▶ **Written request 1**
In the sequence alignment question, what value does the code assign to the gap penalty?
▶ **Written request 2**
Can you sum up the sequence alignment question in two sentences?
▶ **Written request 3**
How would the sequence alignment question go on from its final line? Write the next part.

▶ **Source extract**
Implementation of Sequence Alignment in C++

Question

Below is my implementation of the dynamic programming solution to the sequence alignment problem in C++11:

#include <iostream>
#include <string>
#include <vector>

using namespace std;

const size_t alphabets = 26;

/* 
 * Returns the Needleman-Wunsch score for the best alignment of a and b
 * and stores the aligned sequences in a_aligned and b_aligned
 */
int align(const string &a, const string &b, int alpha_gap, 
        int alpha[alphabets][alphabets], string &a_aligned, 
        string &b_aligned);

void print2DVector(const vector<vector<int> > &A);

int min(int a, int b, int c);

int main()
{
    // The input strings that need to be aligned
    string a1 = "AACAGTTACC";
    string b1 = "TAAGGTCA";

    // Penalty for any alphabet matched with a gap
    int gap_penalty = 2;

    /* 
     * alpha[i][j] = penalty for matching the ith alphabet with the
     *               jth alphabet.

▶ **Rows**
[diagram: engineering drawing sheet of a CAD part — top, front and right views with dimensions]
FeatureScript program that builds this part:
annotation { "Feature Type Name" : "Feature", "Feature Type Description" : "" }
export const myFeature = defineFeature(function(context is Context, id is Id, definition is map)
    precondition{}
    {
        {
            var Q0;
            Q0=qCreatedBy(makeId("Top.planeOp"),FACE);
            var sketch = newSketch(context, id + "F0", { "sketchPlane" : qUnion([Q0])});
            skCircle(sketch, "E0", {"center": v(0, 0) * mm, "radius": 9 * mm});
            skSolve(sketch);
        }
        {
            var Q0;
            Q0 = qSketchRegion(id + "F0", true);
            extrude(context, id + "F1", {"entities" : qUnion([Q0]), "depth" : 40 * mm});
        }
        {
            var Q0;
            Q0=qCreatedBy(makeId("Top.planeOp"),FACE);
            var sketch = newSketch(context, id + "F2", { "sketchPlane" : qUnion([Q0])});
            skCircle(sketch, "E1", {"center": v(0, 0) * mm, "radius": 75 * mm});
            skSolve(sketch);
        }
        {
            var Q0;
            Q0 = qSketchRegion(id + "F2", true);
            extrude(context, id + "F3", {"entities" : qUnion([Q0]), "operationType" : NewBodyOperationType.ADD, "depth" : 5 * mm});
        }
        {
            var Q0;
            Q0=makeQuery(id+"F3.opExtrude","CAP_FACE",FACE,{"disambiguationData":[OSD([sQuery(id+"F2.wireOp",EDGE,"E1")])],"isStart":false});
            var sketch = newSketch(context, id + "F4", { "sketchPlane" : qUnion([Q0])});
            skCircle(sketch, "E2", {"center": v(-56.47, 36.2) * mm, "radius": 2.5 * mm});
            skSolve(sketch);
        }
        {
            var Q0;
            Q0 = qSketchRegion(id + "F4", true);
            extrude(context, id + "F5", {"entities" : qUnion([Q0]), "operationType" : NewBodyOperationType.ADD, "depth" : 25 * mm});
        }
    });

▶ **Exercise output 1**
2

▶ **Exercise output 2**
The text presents a C++11 implementation of the dynamic programming solution to the sequence alignment problem, with an align function that returns the Needleman-Wunsch score for the best alignment of two strings and stores the aligned sequences. Its main function sets the input strings "AACAGTTACC" and "TAAGGTCA" and a penalty of 2 for any alphabet matched with a gap.

▶ **Exercise output 3**
     * Here: Penalty for matching an alphabet with anoter one is 1 
     *       Penalty for matching an alphabet with itself is 0
     */
    int alpha[alphabets][alphabets];
    for (size_t i = 0; i < alphabets; ++i)
    {
        for (size_t j = 0; j < alphabets; ++j)
        {
            if (i == j) alpha[i][j] = 0;
            else alpha[i][j] = 1;
        }
    }

    // Aligned sequences
    string a2, b2;
    int penalty = align(a1, b1, gap_penalty, alpha, a2, b2);

    cout << "a: " << a1 << endl;
    cout << "b: " << b1 << endl;
    cout << "Needleman-Wunsch Score: " << penalty << endl;
    cout << "Aligned sequences: " << endl;
    cout << a2 << endl;
    cout << b2 << endl;

    return 0;
}


int align(const string &a, const string &b, int alpha_gap, 
        int alpha[alphabets][alphabets], string &a_aligned, 
        string &b_aligned)
{
    size_t n = a.size();
    size_t m = b.size();

    vector<vector<int> > A(n + 1, vector<int>(m + 1));

    for (size_t i = 0; i <= m; ++i)
        A[0][i] = alpha_gap * i;
    for (size_t i = 0; i <= n; ++i)
        A[i][0] = alpha_gap * i;

    for (size_t i = 1; i <= n; ++i)
    {
        for (size_t j = 1; j <= m; ++j)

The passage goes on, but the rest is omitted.